Mais que seront ces droits de « péage » nouveaux ? Le traité répond : la moyenne arithmétique des tarifs au
jour de l’entrée en vigueur du traité. Et, encore, ce n’est là qu’un plafond.
L’Europe, d’autre part, devra accorder sa législation douanière aux règles du G.A.T.T., qui interdisent les
« cartels protectionnistes ». C’est dire que, sur ce terrain, on rencontrera les Etats-Unis et les pays
producteurs à coût très bas, le Japon par exemple.

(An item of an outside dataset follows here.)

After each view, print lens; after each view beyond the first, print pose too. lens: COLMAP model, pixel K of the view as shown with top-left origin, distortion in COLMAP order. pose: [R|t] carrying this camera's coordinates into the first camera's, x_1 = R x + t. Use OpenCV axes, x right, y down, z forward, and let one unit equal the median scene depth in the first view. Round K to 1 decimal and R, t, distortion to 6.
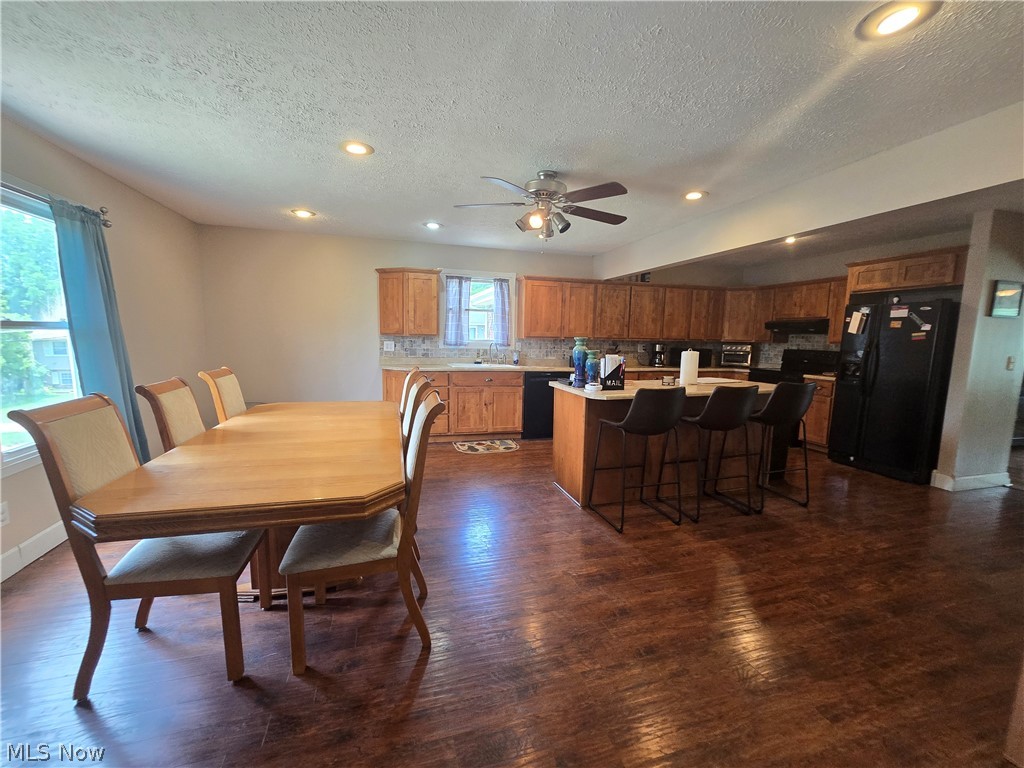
lens RADIAL K [[421.9, 0, 510.5], [0, 421.9, 385.2], [0, 0, 1]] dist [-0.005650, 0.000060]
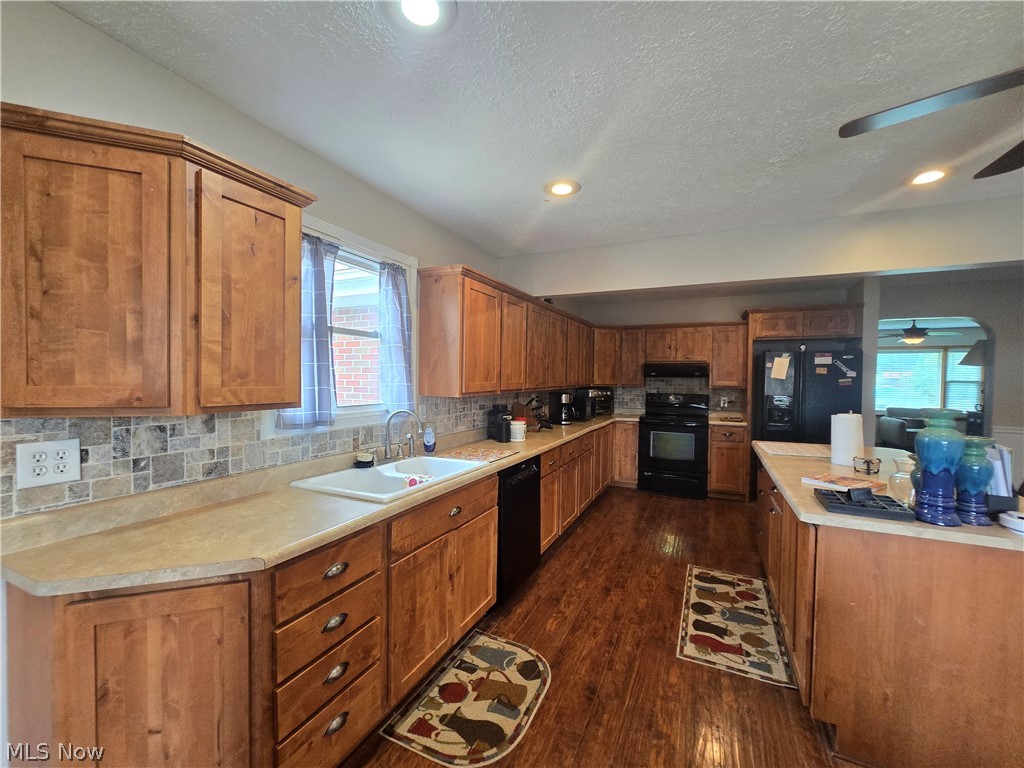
lens RADIAL K [[421.9, 0, 510.5], [0, 421.9, 385.2], [0, 0, 1]] dist [-0.005650, 0.000060]
pose [[0.664151, -0.029852, 0.747002, -0.284473], [0.091451, 0.994942, -0.041548, -0.100081], [-0.741984, 0.095908, 0.663522, 0.648006]]
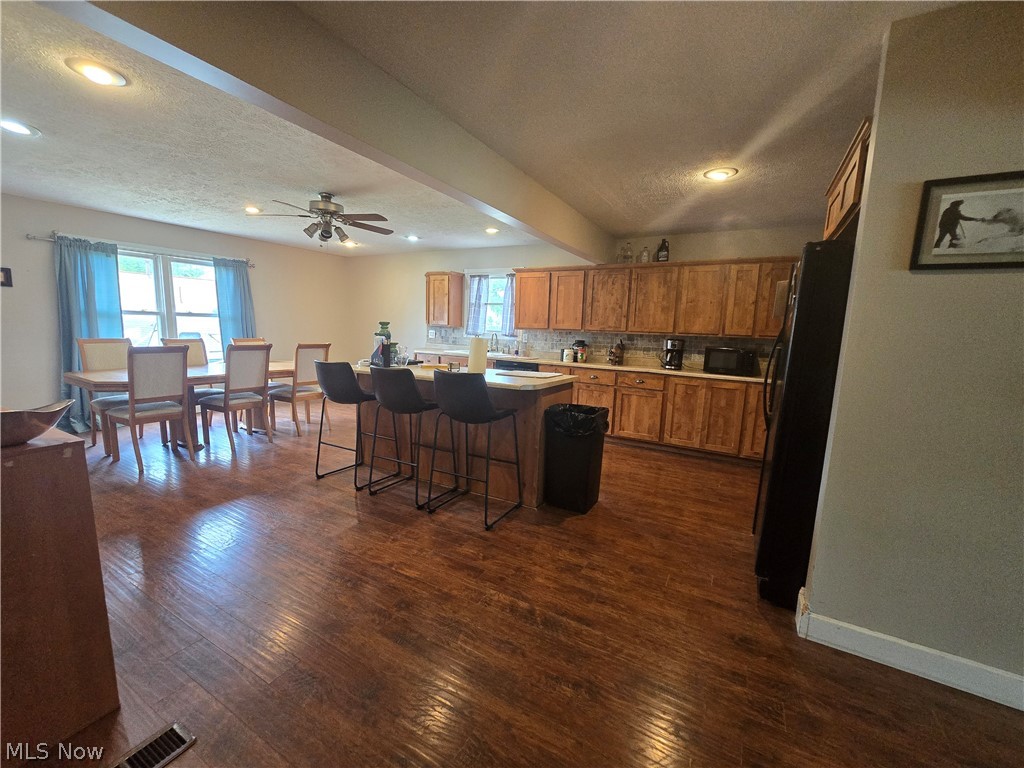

Comment empêcher, à cette époque – et quinze ans représentent bien peu de chose dans la vie d’une nation
et encore moins d’un continent comme l’Europe – que nous ne soyons submergés par les produits agricoles
et industriels américains ou japonais ?
Il faudra y penser. Et avant la ratification. Toutes études doivent être entreprises, tous apaisements obtenus
pour que le marché commun, dont nous approuvons le principe, n’aboutisse pas à l’étouffement économique
de la France et de l’Europe.
Quant à l’Euratom, il réserve, c’est exact, tous les droits « nationaux », donc ceux de la France. Notre pays
pourra, s’il l’entend, fabriquer des engins nucléaires. Mais est-il certain que l’égalité des droits sera toujours
respectée ? Déjà, nos alliés américains, qui en sont toujours à nous promettre 40 kilos d’uranium enrichi,
viennent d’en remettre 1.500 à nos partenaires allemands.
La France reste la championne de l’Europe. Mais elle n’entend pas que cette Europe l’écrase.